◆ **Exercise directions**:
Your output must be the line containing "2. **Client Groups**: Support" followed by every later line in the entries below, all copied exactly.

◆ **Data for processing**:
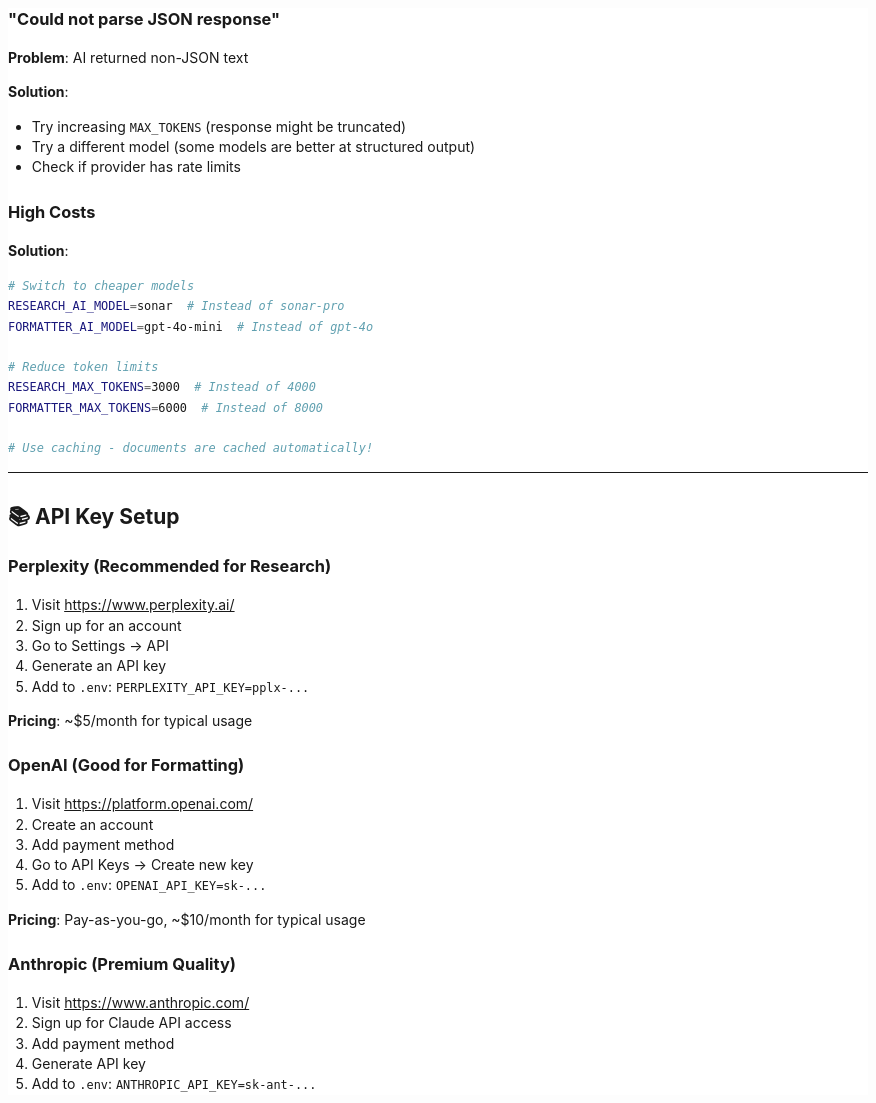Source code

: ### "Could not parse JSON response"

**Problem**: AI returned non-JSON text

**Solution**: 
- Try increasing `MAX_TOKENS` (response might be truncated)
- Try a different model (some models are better at structured output)
- Check if provider has rate limits

### High Costs

**Solution**:
```bash
# Switch to cheaper models
RESEARCH_AI_MODEL=sonar  # Instead of sonar-pro
FORMATTER_AI_MODEL=gpt-4o-mini  # Instead of gpt-4o

# Reduce token limits
RESEARCH_MAX_TOKENS=3000  # Instead of 4000
FORMATTER_MAX_TOKENS=6000  # Instead of 8000

# Use caching - documents are cached automatically!
```

---

## 📚 API Key Setup

### Perplexity (Recommended for Research)

1. Visit https://www.perplexity.ai/
2. Sign up for an account
3. Go to Settings → API
4. Generate an API key
5. Add to `.env`: `PERPLEXITY_API_KEY=pplx-...`

**Pricing**: ~$5/month for typical usage

### OpenAI (Good for Formatting)

1. Visit https://platform.openai.com/
2. Create an account
3. Add payment method
4. Go to API Keys → Create new key
5. Add to `.env`: `OPENAI_API_KEY=sk-...`

**Pricing**: Pay-as-you-go, ~$10/month for typical usage

### Anthropic (Premium Quality)

1. Visit https://www.anthropic.com/
2. Sign up for Claude API access
3. Add payment method
4. Generate API key
5. Add to `.env`: `ANTHROPIC_API_KEY=sk-ant-...`

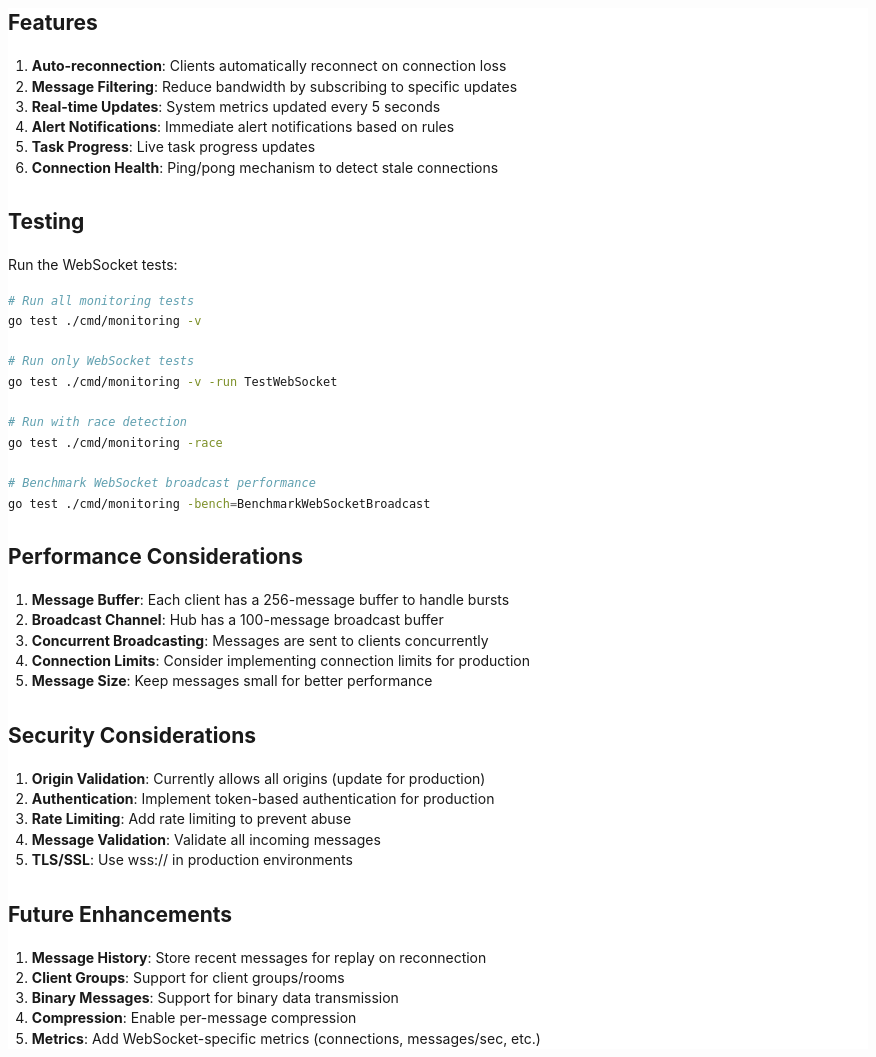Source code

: ## Features

1. **Auto-reconnection**: Clients automatically reconnect on connection loss
2. **Message Filtering**: Reduce bandwidth by subscribing to specific updates
3. **Real-time Updates**: System metrics updated every 5 seconds
4. **Alert Notifications**: Immediate alert notifications based on rules
5. **Task Progress**: Live task progress updates
6. **Connection Health**: Ping/pong mechanism to detect stale connections

## Testing

Run the WebSocket tests:

```bash
# Run all monitoring tests
go test ./cmd/monitoring -v

# Run only WebSocket tests
go test ./cmd/monitoring -v -run TestWebSocket

# Run with race detection
go test ./cmd/monitoring -race

# Benchmark WebSocket broadcast performance
go test ./cmd/monitoring -bench=BenchmarkWebSocketBroadcast
```

## Performance Considerations

1. **Message Buffer**: Each client has a 256-message buffer to handle bursts
2. **Broadcast Channel**: Hub has a 100-message broadcast buffer
3. **Concurrent Broadcasting**: Messages are sent to clients concurrently
4. **Connection Limits**: Consider implementing connection limits for production
5. **Message Size**: Keep messages small for better performance

## Security Considerations

1. **Origin Validation**: Currently allows all origins (update for production)
2. **Authentication**: Implement token-based authentication for production
3. **Rate Limiting**: Add rate limiting to prevent abuse
4. **Message Validation**: Validate all incoming messages
5. **TLS/SSL**: Use wss:// in production environments

## Future Enhancements

1. **Message History**: Store recent messages for replay on reconnection
2. **Client Groups**: Support for client groups/rooms
3. **Binary Messages**: Support for binary data transmission
4. **Compression**: Enable per-message compression
5. **Metrics**: Add WebSocket-specific metrics (connections, messages/sec, etc.)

◆ **Answer to this exercise**:
2. **Client Groups**: Support for client groups/rooms
3. **Binary Messages**: Support for binary data transmission
4. **Compression**: Enable per-message compression
5. **Metrics**: Add WebSocket-specific metrics (connections, messages/sec, etc.)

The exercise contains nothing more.